Every Techie needs to read something.

Monday, February 12, 2007

5 Reasons to leave your Wireless Devices turned off at the RSA conference

This is all from the article "RSA: Attendees drop ball on Wi-Fi security" over at ComputerWorld. The wireless security vendor AirDefense Inc was monitoring the Wireless networks during the conference. Here are some of their findings, and the reasons I would have my wireless turned off if I were at the RSA conference.

1. 30 Devices pretending to be access points.
Not only were they pretending to be access points, but they were pretending to be access points from the conference network. One of them even had a self-sign certificate made to look like the conference authentication server. Others were configured to look like T-Mobile and IBAHN access points, as well as the access points of local hotels.

2. I like my service, so please don't Deny it.
There were 57 Denial of Service attacks on the first day of the conference, including jamming and de-authenticating clients.

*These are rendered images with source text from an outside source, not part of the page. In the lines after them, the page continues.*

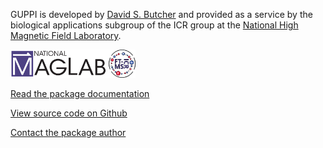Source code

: 


GUPPI is developed by [David S.
Butcher](http://www.davidsbutcher.com) and provided as a service by the
biological applications subgroup of the ICR group at the [National High
Magnetic Field Laboratory](http://www.nationalmaglab.org).

![NHMFL Logo](www/icr-shinyproxy-header.png)

<i class="fab fa-readme fa-3x"></i> [Read the
package documentation](http://davidsbutcher.github.io/GUPPI/)

<i class="fab fa-github fa-3x"></i> [View source
code on Github](http://github.com/davidsbutcher/GUPPI)

<i class="fa fa-envelope fa-3x"></i> [Contact the
package author](mailto:dbutcher@magnet.fsu.edu)
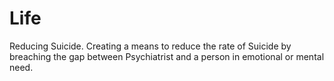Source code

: # Life
Reducing Suicide.
Creating a means to reduce the rate of Suicide by breaching 
the gap between Psychiatrist and a person in emotional or mental need.
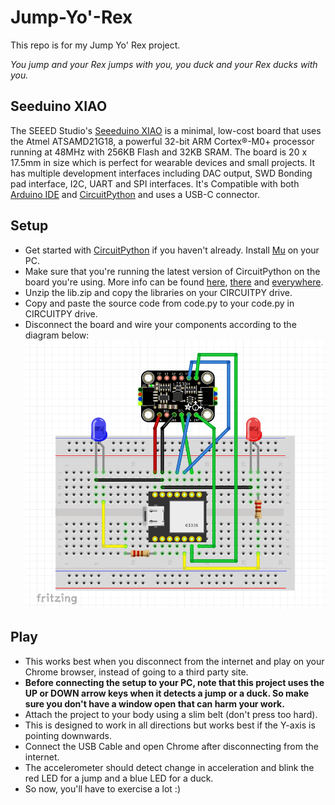 # Jump-Yo'-Rex
This repo is for my Jump Yo' Rex project.

_You jump and your Rex jumps with you, you duck and your Rex ducks with you._

## Seeduino XIAO
The SEEED Studio's [Seeeduino XIAO](https://wiki.seeedstudio.com/Seeeduino-XIAO/) is a minimal, low-cost board that uses the Atmel ATSAMD21G18, a powerful 32-bit ARM Cortex®-M0+ processor running at 48MHz with 256KB Flash and 32KB SRAM. The board is 20 x 17.5mm in size which is perfect for wearable devices and small projects. It has multiple development interfaces including DAC output, SWD Bonding pad interface, I2C, UART and SPI interfaces. It's Compatible with both [Arduino IDE](https://www.arduino.cc) and [CircuitPython](https://www.circuitpython.org) and uses a USB-C connector.

## Setup
* Get started with [CircuitPython](https://learn.adafruit.com/welcome-to-circuitpython/what-is-circuitpython) if you haven't already. Install [Mu](https://codewith.mu/) on your PC.
* Make sure that you're running the latest version of CircuitPython on the board you're using. More info can be found [here](https://wiki.seeedstudio.com/Seeeduino-XIAO-CircuitPython/), [there](https://learn.adafruit.com/welcome-to-circuitpython/installing-circuitpython) and [everywhere](https://learn.adafruit.com/welcome-to-circuitpython/troubleshooting).
* Unzip the lib.zip and copy the libraries on your CIRCUITPY drive.
* Copy and paste the source code from code.py to your code.py in CIRCUITPY drive.
* Disconnect the board and wire your components according to the diagram below:
![Schematic](https://github.com/adviksinghania/jump-yo-rex/blob/main/schematic.png?raw=true)

## Play
* This works best when you disconnect from the internet and play on your Chrome browser, instead of going to a third party site.
* **Before connecting the setup to your PC, note that this project uses the UP or DOWN arrow keys when it detects a jump or a duck. So make sure you don't have a window open that can harm your work.**
* Attach the project to your body using a slim belt (don't press too hard).
* This is designed to work in all directions but works best if the Y-axis is pointing downwards.
* Connect the USB Cable and open Chrome after disconnecting from the internet.
* The accelerometer should detect change in acceleration and blink the red LED for a jump and a blue LED for a duck.
* So now, you'll have to exercise a lot :)
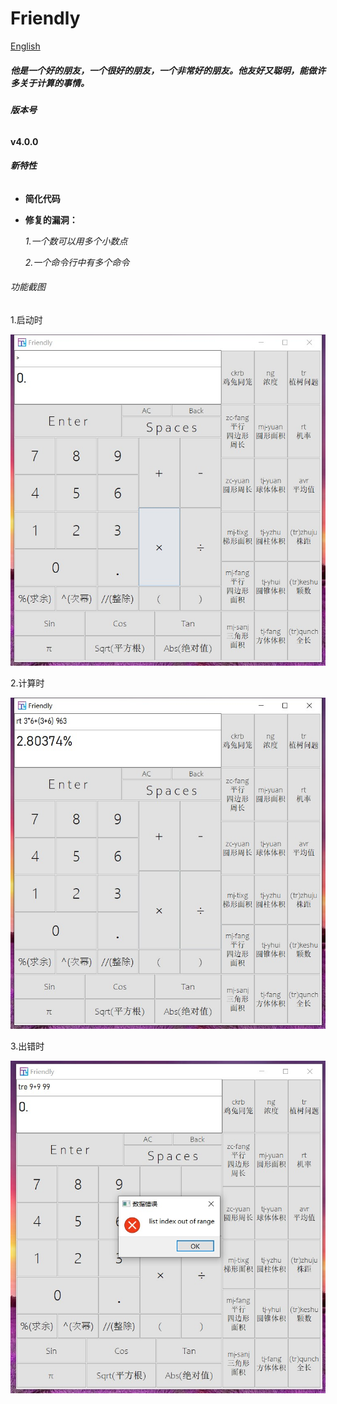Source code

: # Friendly #

[English](./README.md)

##### *他是一个好的朋友，一个很好的朋友，一个非常好的朋友。他友好又聪明，能做许多关于计算的事情。*

###### **版本号**

**v4.0.0**

###### **新特性**

- **简化代码**

- **修复的漏洞：**

  *1.一个数可以用多个小数点*

  *2.一个命令行中有多个命令*

###### 功能截图

1.启动时

<img src="./window1.jpg" alt="启动时" style="zoom:80%;" />

2.计算时

<img src="./window2.jpg" alt="calculating" style="zoom:80%;" />

3.出错时

<img src="./window3.jpg" alt="error occurs" style="zoom:80%;" />
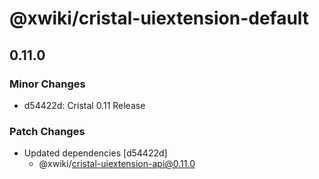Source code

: # @xwiki/cristal-uiextension-default

## 0.11.0

### Minor Changes

- d54422d: Cristal 0.11 Release

### Patch Changes

- Updated dependencies [d54422d]
  - @xwiki/cristal-uiextension-api@0.11.0
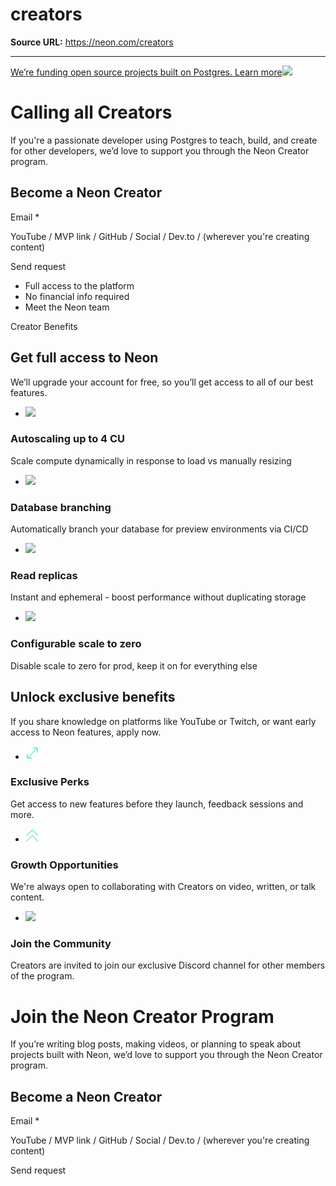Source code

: # creators

**Source URL:** https://neon.com/creators

---

[We’re funding open source projects built on Postgres. Learn more![](/_next/static/svgs/9ee958f8b2be7694e4ce9140c14df68e.svg)](https://neon.com/programs/open-source)

# Calling all Creators

If you're a passionate developer using Postgres to teach, build, and create for other developers, we’d love to support you through the Neon Creator program.

## Become a Neon Creator

Email *

YouTube / MVP link / GitHub / Social / Dev.to / (wherever you're creating content)

Send request

  * Full access to the platform 
  * No financial info required
  * Meet the Neon team



Creator Benefits

## Get full access to Neon

We’ll upgrade your account for free, so you’ll get access to all of our best features. 

  * ![](/_next/static/svgs/44b04eadd3fbf23cea33a2d6ab89db18.svg)

### Autoscaling up to 4 CU

Scale compute dynamically in response to load vs manually resizing

  * ![](/_next/static/svgs/a64e593bcb809499aaff29d816040473.svg)

### Database branching

Automatically branch your database for preview environments via CI/CD

  * ![](/_next/static/svgs/c4089bc93d8f68f52f4637ce0288c248.svg)

### Read replicas 

Instant and ephemeral - boost performance without duplicating storage

  * ![](/_next/static/svgs/5b8461d8eb674ea44e14676b603be02c.svg)

### Configurable scale to zero 

Disable scale to zero for prod, keep it on for everything else




## Unlock exclusive benefits

If you share knowledge on platforms like YouTube or Twitch, or want early access to Neon features, apply now.

  * ![](data:image/svg+xml;base64,PHN2ZyB4bWxucz0iaHR0cDovL3d3dy53My5vcmcvMjAwMC9zdmciIHdpZHRoPSIyMiIgaGVpZ2h0PSIyMiIgZmlsbD0ibm9uZSI+PHBhdGggc3Ryb2tlPSIjMDBFNTk5IiBzdHJva2UtbGluZWNhcD0icm91bmQiIHN0cm9rZS1saW5lam9pbj0icm91bmQiIGQ9Ik05LjU4OSAxOS4wMDJIM3YtNi41ODlNMTguOTk4IDkuNTg5VjNIMTIuNDFNMy40MDUgMTguNjAxIDE4LjYwMSAzLjQwNSIvPjwvc3ZnPg==)

### Exclusive Perks

Get access to new features before they launch, feedback sessions and more. 

  * ![](data:image/svg+xml;base64,PHN2ZyB4bWxucz0iaHR0cDovL3d3dy53My5vcmcvMjAwMC9zdmciIHdpZHRoPSIyMiIgaGVpZ2h0PSIyMiIgZmlsbD0ibm9uZSI+PHBhdGggc3Ryb2tlPSIjMDBFNTk5IiBzdHJva2UtbGluZWNhcD0icm91bmQiIHN0cm9rZS1saW5lam9pbj0icm91bmQiIGQ9Im0yIDEwLjk5OSA5LTkgOSA5TTIgMjBsOS05IDkgOSIvPjwvc3ZnPg==)

### Growth Opportunities

We're always open to collaborating with Creators on video, written, or talk content. 

  * ![](/_next/static/svgs/9c558882cdf86809b0eb51d96e2043f1.svg)

### Join the Community

Creators are invited to join our exclusive Discord channel for other members of the program.




# Join the Neon Creator Program

If you’re writing blog posts, making videos, or planning to speak about projects built with Neon, we’d love to support you through the Neon Creator program.

## Become a Neon Creator

Email *

YouTube / MVP link / GitHub / Social / Dev.to / (wherever you're creating content)

Send request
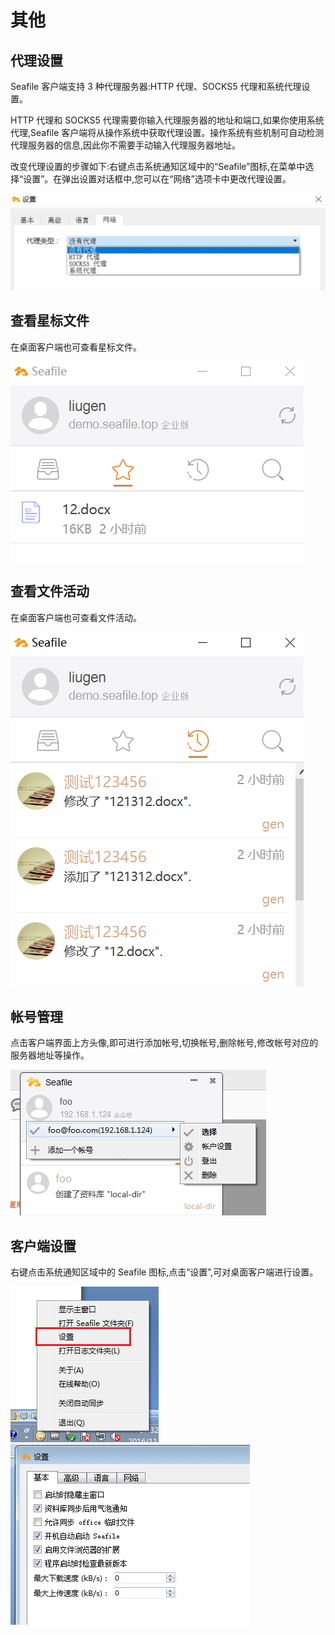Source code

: # 其他

## 代理设置

Seafile 客户端支持 3 种代理服务器:HTTP 代理、SOCKS5 代理和系统代理设置。

HTTP 代理和 SOCKS5 代理需要你输入代理服务器的地址和端口,如果你使用系统代理,Seafile 客户端将从操作系统中获取代理设置。操作系统有些机制可自动检测代理服务器的信息,因此你不需要手动输入代理服务器地址。

改变代理设置的步骤如下:右键点击系统通知区域中的“Seafile”图标,在菜单中选择“设置”。在弹出设置对话框中,您可以在“网络”选项卡中更改代理设置。

![](./imgs/proxy-setting.png)

## 查看星标文件

在桌面客户端也可查看星标文件。

![](./imgs/starred.png)

## 查看文件活动

在桌面客户端也可查看文件活动。

![](./imgs/activity.png)

## 帐号管理

点击客户端界面上方头像,即可进行添加帐号,切换帐号,删除帐号,修改帐号对应的服务器地址等操作。

![](./imgs/new-account.png)

## 客户端设置

右键点击系统通知区域中的 Seafile 图标,点击“设置”,可对桌面客户端进行设置。

![](./imgs/client-setting.png)  
![](./imgs/setting-2.png)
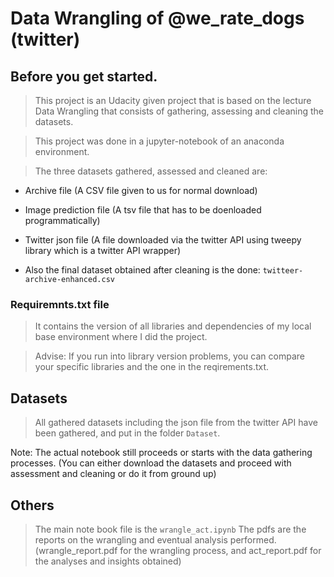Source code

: # Data Wrangling of @we_rate_dogs (twitter)

## Before you get started.
> This project is an Udacity given project that is based on
the lecture Data Wrangling that consists of gathering, assessing and 
cleaning the datasets.

> This project was done in a jupyter-notebook of an anaconda environment.

> The three datasets gathered, assessed and cleaned are:

- Archive file (A CSV file given to us for normal download)
- Image prediction file (A tsv file that has to be doenloaded 
programmatically)
- Twitter json file (A file downloaded via the twitter API 
using tweepy library which is a twitter API wrapper)

- Also the final dataset obtained after cleaning is the done:
`twitteer-archive-enhanced.csv`

### Requiremnts.txt file
> It contains the version of all libraries and dependencies of my 
local base environment where I did the project.

> Advise: If you run into library version problems, you can compare your specific
libraries and the one in the reqirements.txt.

## Datasets
> All gathered datasets including the json file from the twitter API have been gathered,
and put in the folder `Dataset`.

Note: The actual notebook still proceeds or starts with the data gathering processes.
(You can either download the datasets and proceed with assessment and cleaning or
do it from ground up)

## Others

> The main note book file is the `wrangle_act.ipynb`
> The pdfs are the reports on the wrangling and eventual
analysis performed. (wrangle_report.pdf for the wrangling process,
and act_report.pdf for the analyses and insights obtained)

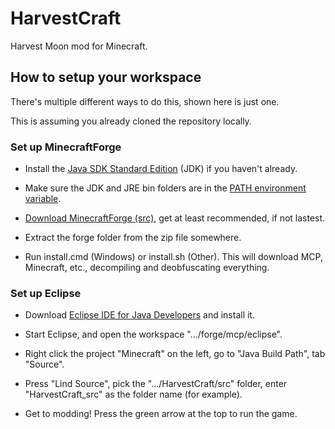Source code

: HarvestCraft
============

Harvest Moon mod for Minecraft.



How to setup your workspace
---------------------------

There's multiple different ways to do this, shown here is just one.

This is assuming you already cloned the repository locally.


### Set up MinecraftForge ###

- Install the [Java SDK Standard Edition][1] (JDK) if you haven't
  already.

- Make sure the JDK and JRE bin folders are in the
  [PATH environment variable][2].

- [Download MinecraftForge (src)][3], get at least recommended, if
  not lastest.

- Extract the forge folder from the zip file somewhere.

- Run install.cmd (Windows) or install.sh (Other). This will download
  MCP, Minecraft, etc., decompiling and deobfuscating everything.


### Set up Eclipse ###

- Download [Eclipse IDE for Java Developers][4] and install it.

- Start Eclipse, and open the workspace ".../forge/mcp/eclipse".

- Right click the project "Minecraft" on the left, go to
  "Java Build Path", tab "Source".

- Press "Lind Source", pick the ".../HarvestCraft/src" folder,
  enter "HarvestCraft_src" as the folder name (for example).

- Get to modding! Press the green arrow at the top to run the game.


[1]: http://www.oracle.com/technetwork/java/javase/downloads/
[2]: http://www.java.com/en/download/help/path.xml
[3]: http://files.minecraftforge.net/
[4]: http://www.eclipse.org/downloads/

What fun.

3. Lots of Scanning
NetStumbler and similar programs were scanning for access points regularly. The article says that it was by attendees, but who can really be sure.

4. I don't want anyone else controlling my computer.
On the second day of the conference, one attacker had taken over 8 machines, and was using them to launch attacks on other machines.

5. I should be the only one who knows my password
A whole bunch of the clients connecting to the bogus access points were advertising domain information, including authentication server, user name, computer name, as well as sending out the authentication hashes which contained username and password.

Making it a little easier for the bad guys
AirDefense Inc, also found that more than half of the wireless devices in use at the RSA conference were not secure. Remember, the RSA is the security division of EMC, and the attendees are the people responsible for their company's computer security.

This would be like finding out Bill Gates uses Linux, that Steve Jobs has a Windows Logo tattooed on his rear, or going to a hair stylist who has a mullet.

Some other things they found were unsecured wireless access points with two notorious names, one named "Free Internet Access" and one called "Linksys". Not only were these access points out there, but 70 devices connected to them on the first day, and 87 on the second day!

There were obviously other "security experts" in attendance
Obviously there were hackers there, trying to mess around with the experts. I think that I will make sure to turn my wireless off anytime I go to a big conference like this one. I remember reading something about all the stuff going on at the last DEF CON.

I wonder if anyone was checking this at CES. I know there were a whole slew of people blogging from there.